Last Updated on March 8, 2021 by Filip Poutintsev

Student loan: The word itself defines a loan taken to sponsor your studies.

Student Loan
Photo by Roman Synkevych on Unsplash

Higher studies can be very hard to finance. Some people actually drop out of their institutions due to a lack of funding. Although there are many deserving scholarships in various educational institutions, it can be difficult to find and sustain one.

Hence, student loan helps you to delay your funding problems and encourage you on your sole path to your degree. Some might decide to pursue online degrees for lower costs. Since we’re all not some big shot millionaire, it is very common for one to take up a few thousand bucks than to swell over not being able to pay for your dream curriculum.

How Does it Work?

If one has ever done their finances or bank paperwork, student loans work exactly how every other loan work. Some banks have made it easier for students to achieve this with comparatively low-interest rates (loan rates) and easier leverage.

Once you’re 18, you can easily plan your payment methods according to what you are going to earn in the next couple of years. Most students plan to pay this part of their source after they graduate; when they actually start earning.

5 Pros of Student Loan

1. Ease With Everything

While it can be very hard to sustain both your semester fees and your living expenses, student loan steps in and take care of one wheel in your cart so that you can focus on your studies and lifestyle.

2. Ease of Access

Many banking organizations encourage students to take loans; not as a part of their schemes but as a part of students’ economic plans. A proper plan and a mortgage can get you an easy loan and there is no risk of you losing values of your possessions. This also creates a strong motivation for why and what you’re working on.

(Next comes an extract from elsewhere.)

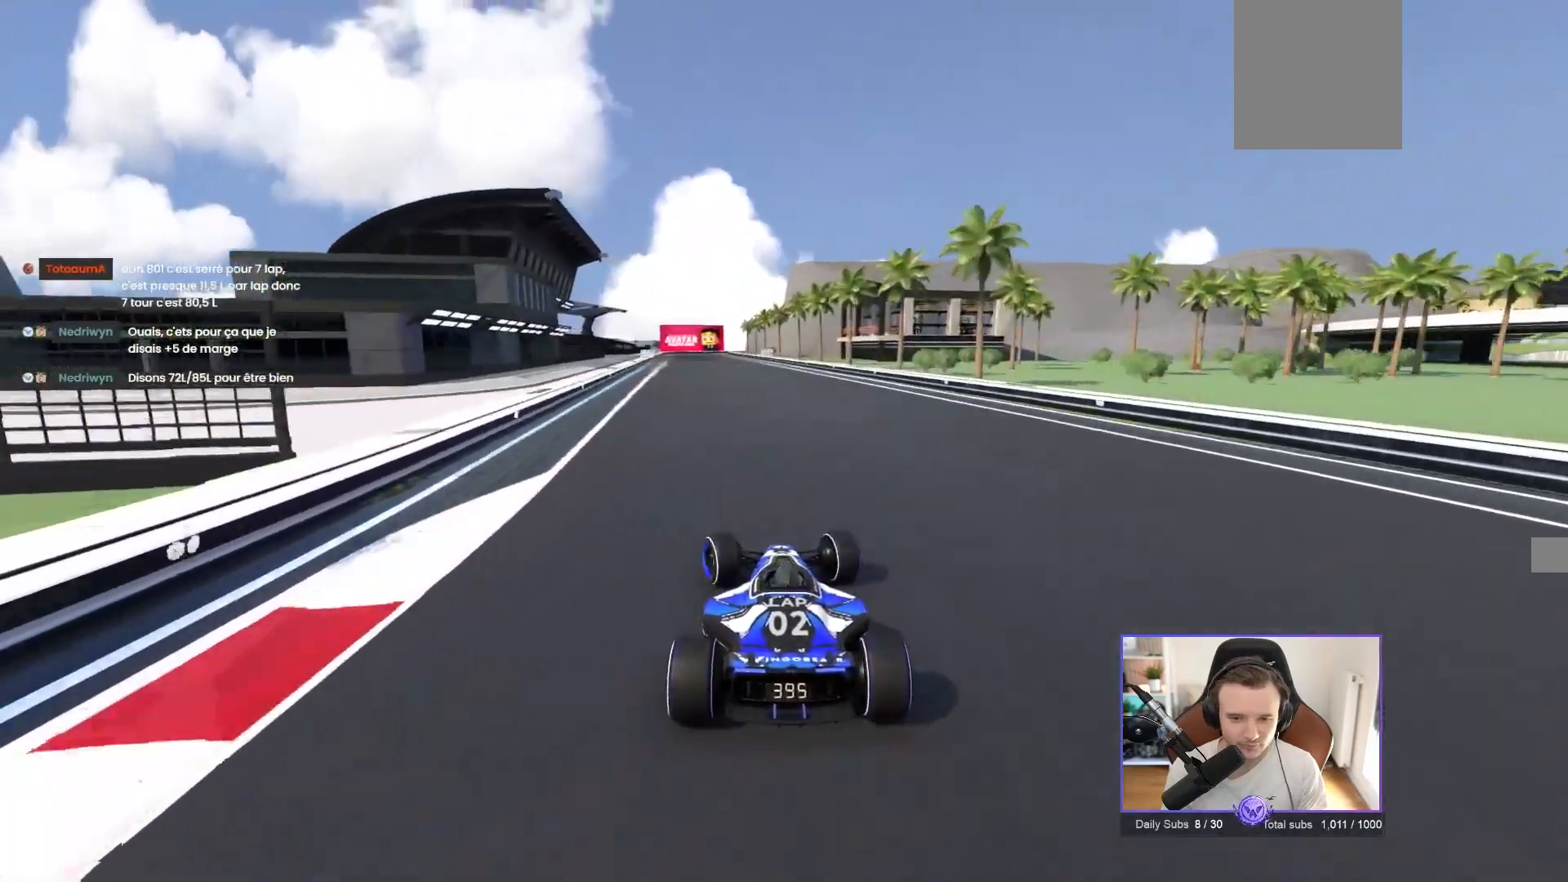
{"buttons": ["A"], "left_stick": "center", "events": [[83, "left_stick", "center"]]}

3. Avoids the Threat of Running out of Bread

Busting years of savings on colleges can be risky but with these loans, you can slowly be paying for your studies while maintaining your savings for any future causes. Perse, if any natural disaster or a health hazard sweeps your world under you; you always need a plan of action, a backup and student loan serves so.

4. Helps you Build up Credits

International and nationwide banking systems have a credit score to show how much of your affordability and creditability in the past have built up. Put into simple words: trust scores. However, you require no credit score to take a student loan and since this is going to be one of your first financial histories, you can keep up your payments on time and maintain a good credit score for future references.

5. Takes Care of Yourself

While every one of us believes in our own financial freedom, achieving this at the age of 18 has very slim probabilities. Unless of course, you’re a big prodigy in money earning or a bitcoin master. The flexibility of a student loan can provide lets you steam off some pressure of your upcoming hectic years.

But is managing money at such a young age really worth it? Should you really be taking that debt so early on before you actually realize you can pay up the whole thing later on?

4 Cons of Student Loan

1. Crippling Anxiety

If you are going to take up money to finance yourself, you should be willing enough to plan your way to get out of the debt. Some people find this very treacherous; having constant anxiety of money on your hands slipping away as soon as you start earning. So, unless one is not strategic, it is not unusual for students to have the fear of paying all of their students’ debt on their own.

2. Not a Long Term Solution

Remember that student loan is just a way of delaying the inevitable. Sooner or later, you are going to pay your student fees. This doesn’t mean you shouldn’t be joining an institution just because you have to pay eventually. It’s just that you make the most out of your graduation so that you aren’t plunging into debts.

3. Scams and Schemes

If you’re not careful enough and in desperate need of money, there are many agents and “maybe illegal” organization that promises low interest rates and have their own shenanigan schemes. It is very important that you do not get into any of these and only go through a trusted financial institution and know all of their terms and condition.

4. Risk of Not Being Able to Repay

Taking and paying loans is like playing with a double-edged sword. You might either get a good credit score or mess it up. Sometimes there are bad weeks or possible bad months; you might have low pays or high expenses. Delaying your loan payments can keep you in a bad spot and hurt your credit scores.

Conclusions

Student loans have been there before you even started schooling and by far, has been one of the best strategies to financing yourself for higher studies. While there are market risks and people going into debt, no one should doubt their own capabilities.

Once you end up with a proper degree, everything seems “worth it”. All it takes is you to be careful, strategic and researchful and you should be fine getting on your way to your dream degree and hopefully that dream job or your very own enterprise.